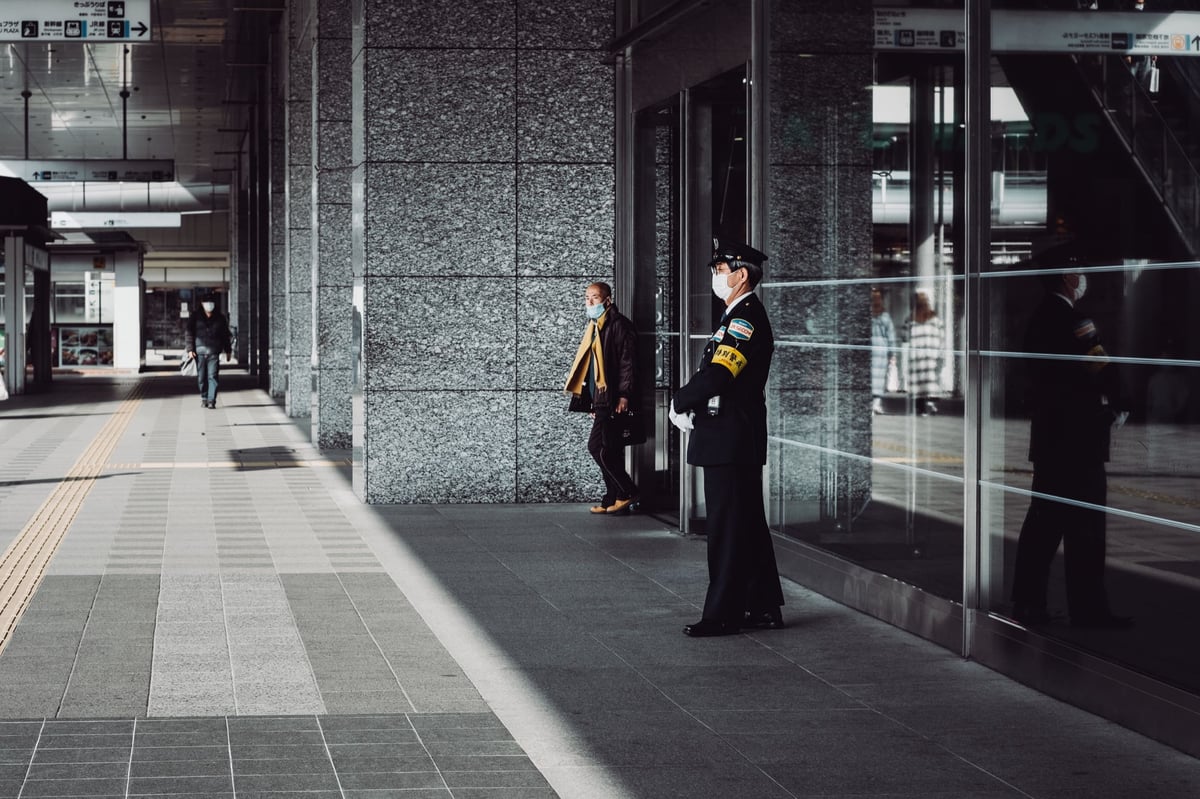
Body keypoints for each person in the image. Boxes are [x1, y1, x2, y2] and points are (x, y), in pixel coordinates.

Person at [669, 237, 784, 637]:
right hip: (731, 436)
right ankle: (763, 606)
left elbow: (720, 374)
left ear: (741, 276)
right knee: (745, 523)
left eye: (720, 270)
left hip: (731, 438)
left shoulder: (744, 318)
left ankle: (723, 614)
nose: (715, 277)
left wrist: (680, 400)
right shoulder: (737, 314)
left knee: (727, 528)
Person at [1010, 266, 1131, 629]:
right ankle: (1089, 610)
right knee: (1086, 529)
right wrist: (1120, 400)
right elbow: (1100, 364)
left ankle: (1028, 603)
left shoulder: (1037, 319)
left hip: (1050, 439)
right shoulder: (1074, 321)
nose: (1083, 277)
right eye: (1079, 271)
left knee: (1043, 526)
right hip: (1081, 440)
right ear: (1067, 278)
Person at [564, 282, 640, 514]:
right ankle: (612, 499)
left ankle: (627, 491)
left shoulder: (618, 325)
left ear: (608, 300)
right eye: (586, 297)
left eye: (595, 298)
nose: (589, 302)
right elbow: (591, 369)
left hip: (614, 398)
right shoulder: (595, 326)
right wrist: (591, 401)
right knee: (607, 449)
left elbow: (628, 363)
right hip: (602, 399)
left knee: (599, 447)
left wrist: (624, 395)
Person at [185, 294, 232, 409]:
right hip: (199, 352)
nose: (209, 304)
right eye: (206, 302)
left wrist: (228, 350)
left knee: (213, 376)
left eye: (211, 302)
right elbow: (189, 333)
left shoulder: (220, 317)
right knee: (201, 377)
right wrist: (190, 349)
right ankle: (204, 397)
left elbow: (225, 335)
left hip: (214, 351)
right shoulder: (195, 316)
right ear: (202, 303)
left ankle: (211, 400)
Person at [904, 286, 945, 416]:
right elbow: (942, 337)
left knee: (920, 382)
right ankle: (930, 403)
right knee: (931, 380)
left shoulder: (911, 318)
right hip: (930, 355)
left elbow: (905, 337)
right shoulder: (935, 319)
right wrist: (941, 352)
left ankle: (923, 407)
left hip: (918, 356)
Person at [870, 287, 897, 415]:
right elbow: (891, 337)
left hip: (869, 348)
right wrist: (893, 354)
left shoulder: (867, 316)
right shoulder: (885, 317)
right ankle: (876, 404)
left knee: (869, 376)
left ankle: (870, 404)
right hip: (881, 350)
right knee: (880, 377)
○ ○ ○ ○ ○ ○ ○
Return only the stretch of the material above from the line holding "right ear: (202, 303)" through the line holding "left ankle: (923, 407)", copied exactly.

Task solution —
right ear: (202, 303)
left ankle: (211, 400)
Person at [904, 286, 945, 416]:
right elbow: (942, 337)
left knee: (920, 382)
right ankle: (930, 403)
right knee: (931, 380)
left shoulder: (911, 318)
right hip: (930, 355)
left elbow: (905, 337)
right shoulder: (935, 319)
right wrist: (941, 352)
left ankle: (923, 407)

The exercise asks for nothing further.